P
ParkerD
Guest
SteveVH,Parker, I appreciate you trying to explain, but you are using definitions and interpretations of your own making. Christ founded a Church. I have no problem defining that, in part, as a congregation of believers, but this is a secular definition. The Church is Christ’s presence on earth, a family of believers, the mystical Body of Christ, the people of God. It was given the mission to spread God’s kingdom to the ends of the earth and its head, Jesus Christ promised to never leave it. This is my point. It is much more than a human institution and therefore more than just a community of believers. It is a divine institution which, by its very nature, cannot fail. If it should fail, then there is no way around saying that Christ failed.
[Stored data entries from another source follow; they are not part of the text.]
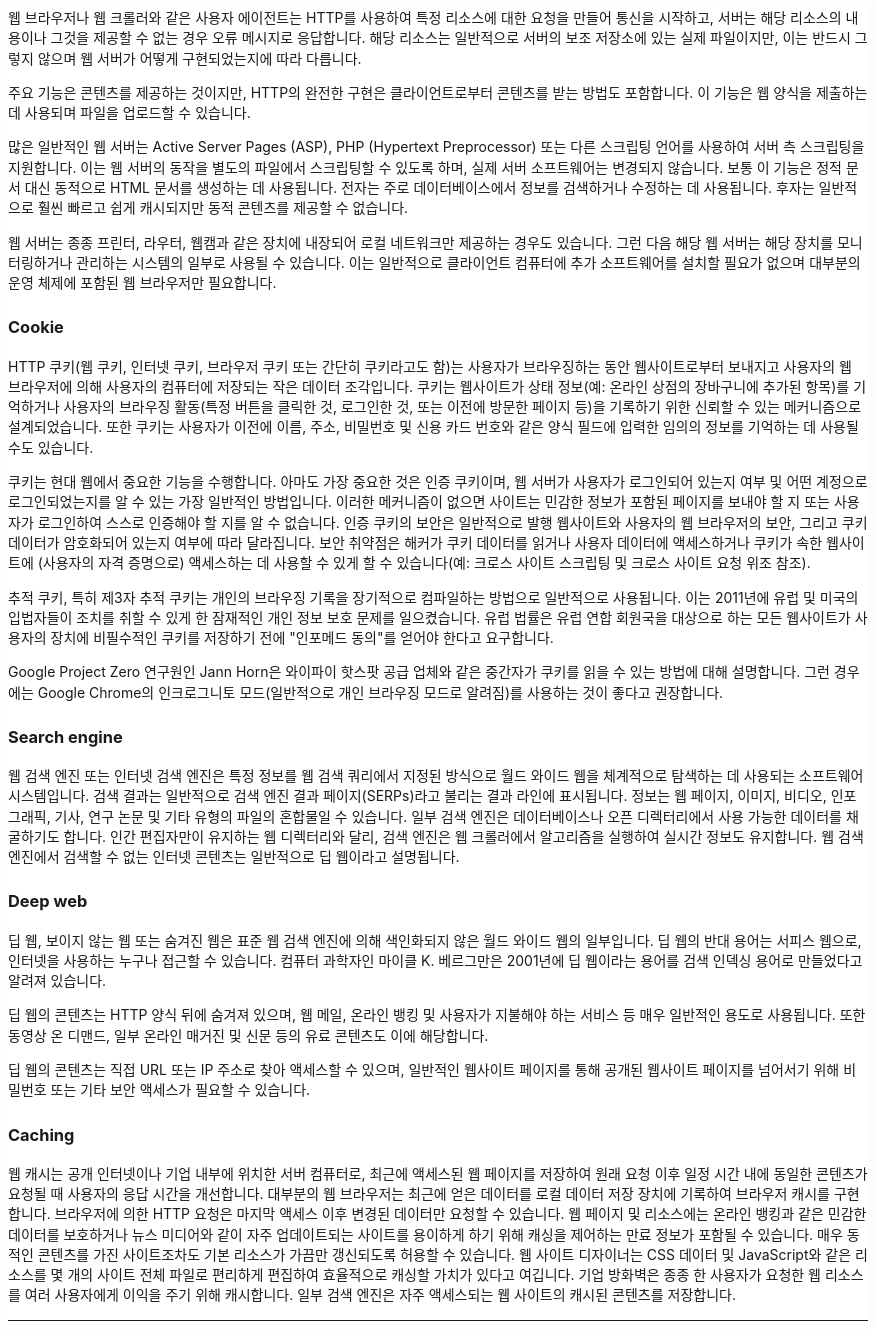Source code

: 웹 브라우저나 웹 크롤러와 같은 사용자 에이전트는 HTTP를 사용하여 특정 리소스에 대한 요청을 만들어 통신을 시작하고, 서버는 해당 리소스의 내용이나 그것을 제공할 수 없는 경우 오류 메시지로 응답합니다. 해당 리소스는 일반적으로 서버의 보조 저장소에 있는 실제 파일이지만, 이는 반드시 그렇지 않으며 웹 서버가 어떻게 구현되었는지에 따라 다릅니다.

주요 기능은 콘텐츠를 제공하는 것이지만, HTTP의 완전한 구현은 클라이언트로부터 콘텐츠를 받는 방법도 포함합니다. 이 기능은 웹 양식을 제출하는 데 사용되며 파일을 업로드할 수 있습니다.

많은 일반적인 웹 서버는 Active Server Pages (ASP), PHP (Hypertext Preprocessor) 또는 다른 스크립팅 언어를 사용하여 서버 측 스크립팅을 지원합니다. 이는 웹 서버의 동작을 별도의 파일에서 스크립팅할 수 있도록 하며, 실제 서버 소프트웨어는 변경되지 않습니다. 보통 이 기능은 정적 문서 대신 동적으로 HTML 문서를 생성하는 데 사용됩니다. 전자는 주로 데이터베이스에서 정보를 검색하거나 수정하는 데 사용됩니다. 후자는 일반적으로 훨씬 빠르고 쉽게 캐시되지만 동적 콘텐츠를 제공할 수 없습니다.

웹 서버는 종종 프린터, 라우터, 웹캠과 같은 장치에 내장되어 로컬 네트워크만 제공하는 경우도 있습니다. 그런 다음 해당 웹 서버는 해당 장치를 모니터링하거나 관리하는 시스템의 일부로 사용될 수 있습니다. 이는 일반적으로 클라이언트 컴퓨터에 추가 소프트웨어를 설치할 필요가 없으며 대부분의 운영 체제에 포함된 웹 브라우저만 필요합니다.

### Cookie

HTTP 쿠키(웹 쿠키, 인터넷 쿠키, 브라우저 쿠키 또는 간단히 쿠키라고도 함)는 사용자가 브라우징하는 동안 웹사이트로부터 보내지고 사용자의 웹 브라우저에 의해 사용자의 컴퓨터에 저장되는 작은 데이터 조각입니다. 쿠키는 웹사이트가 상태 정보(예: 온라인 상점의 장바구니에 추가된 항목)를 기억하거나 사용자의 브라우징 활동(특정 버튼을 클릭한 것, 로그인한 것, 또는 이전에 방문한 페이지 등)을 기록하기 위한 신뢰할 수 있는 메커니즘으로 설계되었습니다. 또한 쿠키는 사용자가 이전에 이름, 주소, 비밀번호 및 신용 카드 번호와 같은 양식 필드에 입력한 임의의 정보를 기억하는 데 사용될 수도 있습니다.

쿠키는 현대 웹에서 중요한 기능을 수행합니다. 아마도 가장 중요한 것은 인증 쿠키이며, 웹 서버가 사용자가 로그인되어 있는지 여부 및 어떤 계정으로 로그인되었는지를 알 수 있는 가장 일반적인 방법입니다. 이러한 메커니즘이 없으면 사이트는 민감한 정보가 포함된 페이지를 보내야 할 지 또는 사용자가 로그인하여 스스로 인증해야 할 지를 알 수 없습니다. 인증 쿠키의 보안은 일반적으로 발행 웹사이트와 사용자의 웹 브라우저의 보안, 그리고 쿠키 데이터가 암호화되어 있는지 여부에 따라 달라집니다. 보안 취약점은 해커가 쿠키 데이터를 읽거나 사용자 데이터에 액세스하거나 쿠키가 속한 웹사이트에 (사용자의 자격 증명으로) 액세스하는 데 사용할 수 있게 할 수 있습니다(예: 크로스 사이트 스크립팅 및 크로스 사이트 요청 위조 참조).

추적 쿠키, 특히 제3자 추적 쿠키는 개인의 브라우징 기록을 장기적으로 컴파일하는 방법으로 일반적으로 사용됩니다. 이는 2011년에 유럽 및 미국의 입법자들이 조치를 취할 수 있게 한 잠재적인 개인 정보 보호 문제를 일으켰습니다. 유럽 법률은 유럽 연합 회원국을 대상으로 하는 모든 웹사이트가 사용자의 장치에 비필수적인 쿠키를 저장하기 전에 "인포메드 동의"를 얻어야 한다고 요구합니다.

Google Project Zero 연구원인 Jann Horn은 와이파이 핫스팟 공급 업체와 같은 중간자가 쿠키를 읽을 수 있는 방법에 대해 설명합니다. 그런 경우에는 Google Chrome의 인크로그니토 모드(일반적으로 개인 브라우징 모드로 알려짐)를 사용하는 것이 좋다고 권장합니다.

### Search engine

웹 검색 엔진 또는 인터넷 검색 엔진은 특정 정보를 웹 검색 쿼리에서 지정된 방식으로 월드 와이드 웹을 체계적으로 탐색하는 데 사용되는 소프트웨어 시스템입니다. 검색 결과는 일반적으로 검색 엔진 결과 페이지(SERPs)라고 불리는 결과 라인에 표시됩니다. 정보는 웹 페이지, 이미지, 비디오, 인포그래픽, 기사, 연구 논문 및 기타 유형의 파일의 혼합물일 수 있습니다. 일부 검색 엔진은 데이터베이스나 오픈 디렉터리에서 사용 가능한 데이터를 채굴하기도 합니다. 인간 편집자만이 유지하는 웹 디렉터리와 달리, 검색 엔진은 웹 크롤러에서 알고리즘을 실행하여 실시간 정보도 유지합니다. 웹 검색 엔진에서 검색할 수 없는 인터넷 콘텐츠는 일반적으로 딥 웹이라고 설명됩니다.

### Deep web

딥 웹, 보이지 않는 웹 또는 숨겨진 웹은 표준 웹 검색 엔진에 의해 색인화되지 않은 월드 와이드 웹의 일부입니다. 딥 웹의 반대 용어는 서피스 웹으로, 인터넷을 사용하는 누구나 접근할 수 있습니다. 컴퓨터 과학자인 마이클 K. 베르그만은 2001년에 딥 웹이라는 용어를 검색 인덱싱 용어로 만들었다고 알려져 있습니다.

딥 웹의 콘텐츠는 HTTP 양식 뒤에 숨겨져 있으며, 웹 메일, 온라인 뱅킹 및 사용자가 지불해야 하는 서비스 등 매우 일반적인 용도로 사용됩니다. 또한 동영상 온 디맨드, 일부 온라인 매거진 및 신문 등의 유료 콘텐츠도 이에 해당합니다.

딥 웹의 콘텐츠는 직접 URL 또는 IP 주소로 찾아 액세스할 수 있으며, 일반적인 웹사이트 페이지를 통해 공개된 웹사이트 페이지를 넘어서기 위해 비밀번호 또는 기타 보안 액세스가 필요할 수 있습니다.

### Caching

웹 캐시는 공개 인터넷이나 기업 내부에 위치한 서버 컴퓨터로, 최근에 액세스된 웹 페이지를 저장하여 원래 요청 이후 일정 시간 내에 동일한 콘텐츠가 요청될 때 사용자의 응답 시간을 개선합니다. 대부분의 웹 브라우저는 최근에 얻은 데이터를 로컬 데이터 저장 장치에 기록하여 브라우저 캐시를 구현합니다. 브라우저에 의한 HTTP 요청은 마지막 액세스 이후 변경된 데이터만 요청할 수 있습니다. 웹 페이지 및 리소스에는 온라인 뱅킹과 같은 민감한 데이터를 보호하거나 뉴스 미디어와 같이 자주 업데이트되는 사이트를 용이하게 하기 위해 캐싱을 제어하는 만료 정보가 포함될 수 있습니다. 매우 동적인 콘텐츠를 가진 사이트조차도 기본 리소스가 가끔만 갱신되도록 허용할 수 있습니다. 웹 사이트 디자이너는 CSS 데이터 및 JavaScript와 같은 리소스를 몇 개의 사이트 전체 파일로 편리하게 편집하여 효율적으로 캐싱할 가치가 있다고 여깁니다. 기업 방화벽은 종종 한 사용자가 요청한 웹 리소스를 여러 사용자에게 이익을 주기 위해 캐시합니다. 일부 검색 엔진은 자주 액세스되는 웹 사이트의 캐시된 콘텐츠를 저장합니다.

---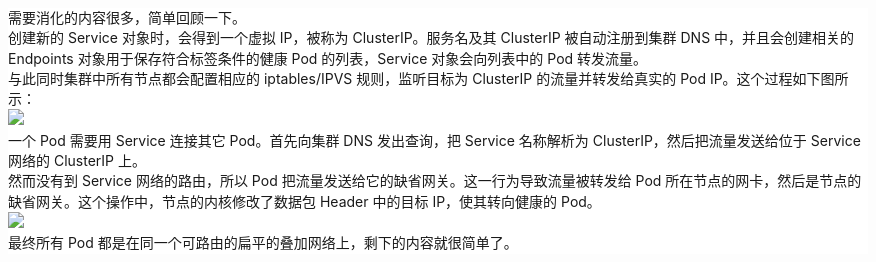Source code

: 需要消化的内容很多，简单回顾一下。<br />创建新的 Service 对象时，会得到一个虚拟 IP，被称为 ClusterIP。服务名及其 ClusterIP 被自动注册到集群 DNS 中，并且会创建相关的 Endpoints 对象用于保存符合标签条件的健康 Pod 的列表，Service 对象会向列表中的 Pod 转发流量。<br />与此同时集群中所有节点都会配置相应的 iptables/IPVS 规则，监听目标为 ClusterIP 的流量并转发给真实的 Pod IP。这个过程如下图所示：<br />![](https://cdn.nlark.com/yuque/0/2021/webp/396745/1635341711535-f5471744-8734-407e-81b3-e45f7fa59e35.webp#clientId=uaaf2ca01-b24e-4&from=paste&id=u602c59d8&originHeight=294&originWidth=1080&originalType=url&ratio=1&status=done&style=shadow&taskId=u440765bf-7b3b-4f38-9849-dd84f8ee076)<br />一个 Pod 需要用 Service 连接其它 Pod。首先向集群 DNS 发出查询，把 Service 名称解析为 ClusterIP，然后把流量发送给位于 Service 网络的 ClusterIP 上。<br />然而没有到 Service 网络的路由，所以 Pod 把流量发送给它的缺省网关。这一行为导致流量被转发给 Pod 所在节点的网卡，然后是节点的缺省网关。这个操作中，节点的内核修改了数据包 Header 中的目标 IP，使其转向健康的 Pod。<br />![](https://cdn.nlark.com/yuque/0/2021/webp/396745/1635341711575-0d61c479-4ac7-41e1-abf0-2c550247ad88.webp#clientId=uaaf2ca01-b24e-4&from=paste&id=u29f62f86&originHeight=443&originWidth=1080&originalType=url&ratio=1&status=done&style=shadow&taskId=u9acbaf99-cfe0-48fc-9931-cc1c3686272)<br />最终所有 Pod 都是在同一个可路由的扁平的叠加网络上，剩下的内容就很简单了。
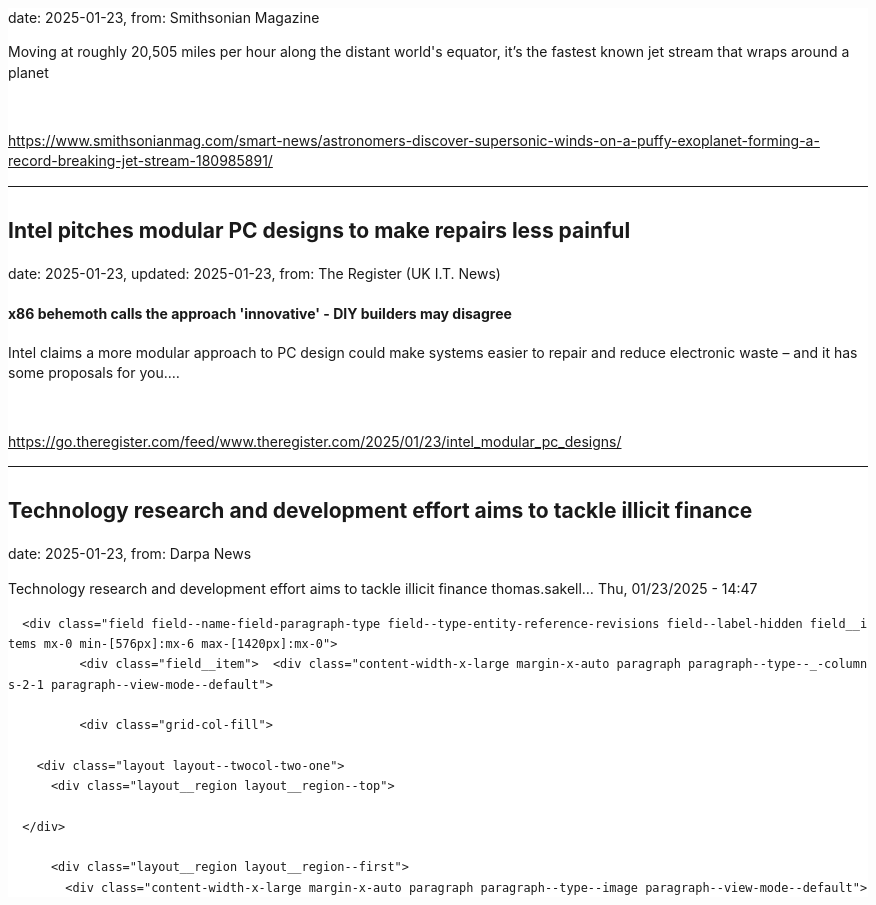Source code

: date: 2025-01-23, from: Smithsonian Magazine

Moving at roughly 20,505 miles per hour along the distant world's equator, it’s the fastest known jet stream that wraps around a planet 

<br> 

<https://www.smithsonianmag.com/smart-news/astronomers-discover-supersonic-winds-on-a-puffy-exoplanet-forming-a-record-breaking-jet-stream-180985891/>

---

## Intel pitches modular PC designs to make repairs less painful

date: 2025-01-23, updated: 2025-01-23, from: The Register (UK I.T. News)

<h4>x86 behemoth calls the approach &#39;innovative&#39; - DIY builders may disagree</h4> <p>Intel claims a more modular approach to PC design could make systems easier to repair and reduce electronic waste – and it has some proposals for you.…</p> 

<br> 

<https://go.theregister.com/feed/www.theregister.com/2025/01/23/intel_modular_pc_designs/>

---

## Technology research and development effort aims to tackle illicit finance

date: 2025-01-23, from: Darpa News

<span class="field field--name-title field--type-string field--label-hidden">Technology research and development effort aims to tackle illicit finance</span>
<span class="field field--name-uid field--type-entity-reference field--label-hidden"><span>thomas.sakell…</span></span>
<span class="field field--name-created field--type-created field--label-hidden"><time datetime="2025-01-23T14:47:24-05:00" title="Thursday, January 23, 2025 - 14:47" class="datetime">Thu, 01/23/2025 - 14:47</time>
</span>

      <div class="field field--name-field-paragraph-type field--type-entity-reference-revisions field--label-hidden field__items mx-0 min-[576px]:mx-6 max-[1420px]:mx-0">
              <div class="field__item">  <div class="content-width-x-large margin-x-auto paragraph paragraph--type--_-columns-2-1 paragraph--view-mode--default">
    
              <div class="grid-col-fill">
      
        <div class="layout layout--twocol-two-one">
          <div class="layout__region layout__region--top">
        
      </div>
    
          <div class="layout__region layout__region--first">
            <div class="content-width-x-large margin-x-auto paragraph paragraph--type--image paragraph--view-mode--default">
If it was merely a community of believers, founded by men (which all other churches are) there is no doubt that a total apostasy could have occurred. But you cannot ignore the promises made by our God himself concerning the Church that He founded. It cannot, and has not failed. The Apostles didn’t claim that Jesus, et al, appeared to them. He founded His Church and made those promises concerning His Church in the flesh. That is from whence we trace our beginnings. We are not reliant on simply the claims of a man, but on Jesus Christ Himself.
God bless.
Thanks for your kind thoughts.
As far as my being backed into a corner by the idea of a “divine church” with human people involved in “running” it, the supposed corner has a panorama looking out from a view that you can’t see, and it isn’t a corner after all–the view is beautiful, and the way is open for exit from the supposed corner, so I’m not in that corner–I’m out enjoying the beautiful view, and it is absolutely breathtaking and joyful!